ECLI:NL:RBZWB:2025:2351

Rechtbank Zeeland-West-Brabant

Datum uitspraak
22 april 2025
Publicatiedatum
22 april 2025
Zaaknummer
24/5265
Instantie
Rechtbank Zeeland-West-Brabant
Type
Uitspraak
Procedures
  • Eerste aanleg - enkelvoudig
Rechters
  • S. Hindriks
Vindplaatsen
  • Rechtspraak.nl
AI samenvatting door LexboostAutomatisch gegenereerd

Weigering omgevingsvergunning voor het splitsen van een woning in strijd met bestemmingsplan

Op 22 april 2025 heeft de Rechtbank Zeeland-West-Brabant uitspraak gedaan in de zaak tussen de eiser, vertegenwoordigd door mr. G.J.P.M. Mooren, en het college van burgemeester en wethouders van de gemeente Altena. De zaak betreft de afwijzing van een aanvraag voor een omgevingsvergunning door de eiser, die een splitsing van een woning in twee woningen wilde legaliseren. De rechtbank heeft vastgesteld dat de aanvraag in strijd is met het bestemmingsplan, dat slechts één woning toestaat op de betreffende percelen. De rechtbank oordeelt dat het college de aanvraag op goede gronden heeft afgewezen, en dat de beroepsgronden van de eiser niet slagen. De rechtbank wijst erop dat de Woonvisie en het Bestuursakkoord geen vrijstelling bieden voor de gevraagde splitsing, en dat de motivering van het college om verdere verdichting tegen te gaan terecht is. De rechtbank verklaart het beroep ongegrond, waardoor de weigering van de omgevingsvergunning in stand blijft. Eiser krijgt geen griffierecht terug en ook geen vergoeding van proceskosten.

Uitspraak

RECHTBANK ZEELAND-WEST-BRABANT

Zittingsplaats Breda
Bestuursrecht
zaaknummer: BRE 24/5265

uitspraak van de enkelvoudige kamer van 22 april 2025 in de zaak tussen

[de bewindvoerder] , in zijn hoedanigheid van bewindvoerder over de goederen

van [eiser] , uit [plaats] , eiser
(gemachtigde: mr. G.J.P.M. Mooren),
en

het college van burgemeester en wethouders van de gemeente Altena, het college.

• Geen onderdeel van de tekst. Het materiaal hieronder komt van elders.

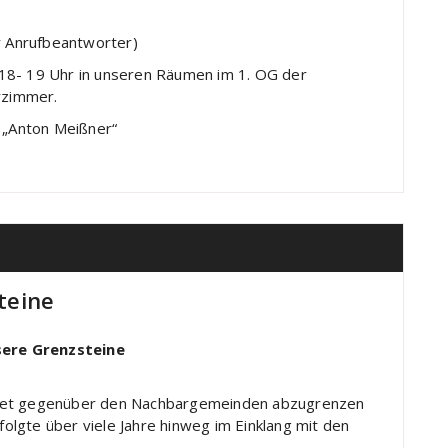
r Anrufbeantworter)
18- 19 Uhr in unseren Räumen im 1. OG der
rzimmer.
„Anton Meißner“
teine
ere Grenzsteine
biet gegenüber den Nachbargemeinden abzugrenzen
rfolgte über viele Jahre hinweg im Einklang mit den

Als derde-partij neemt aan de zaak deel: [naam 1] uit [plaats]
(gemachtigde: [gemachtigde] ).

Samenvatting

1. Deze uitspraak gaat over de afwijzing van de aanvraag van eiser. Hij heeft een omgevingsvergunning aangevraagd voor het afwijken van het verbod in het bestemmingsplan om een tweede woning aanwezig te hebben waar één woning is toegestaan. Eiser is het niet eens met de afwijzing van de aanvraag en wil dat met de aangevraagde vergunning wordt gelegaliseerd dat de aanwezige woning is gesplitst in twee woningen. Hij voert daartoe een aantal beroepsgronden aan. Aan de hand van deze beroepsgronden beoordeelt de rechtbank de afwijzing van de aanvraag.
1.1.
De rechtbank komt in deze uitspraak tot het oordeel dat het college de gevraagde omgevingsvergunning op goede gronden heeft geweigerd. Eiser krijgt dus geen gelijk en het beroep is ongegrond. Hierna legt de rechtbank uit hoe zij tot dit oordeel komt en welke gevolgen dit oordeel heeft.
1.2.
De wettelijke regels, bestemmingsplanregels en beleidsregels die van belang zijn voor deze zaak, staan in de bijlage bij deze uitspraak.

Procesverloop

2. Eiser heeft op [perceel 2] mei 2023 een aanvraag ingediend voor het afwijken van het verbod in het bestemmingsplan om een tweede woning aanwezig te hebben waar één woning is toegestaan. Het college heeft deze aanvraag met het besluit van 17 oktober 2023 afgewezen. Met het bestreden besluit van 2 mei 2024 op het bezwaar van eiser is het college bij de afwijzing van de aanvraag gebleven.
2.1.
Eiser heeft beroep ingesteld tegen het bestreden besluit. Het college heeft gereageerd met een verweerschrift.
2.2.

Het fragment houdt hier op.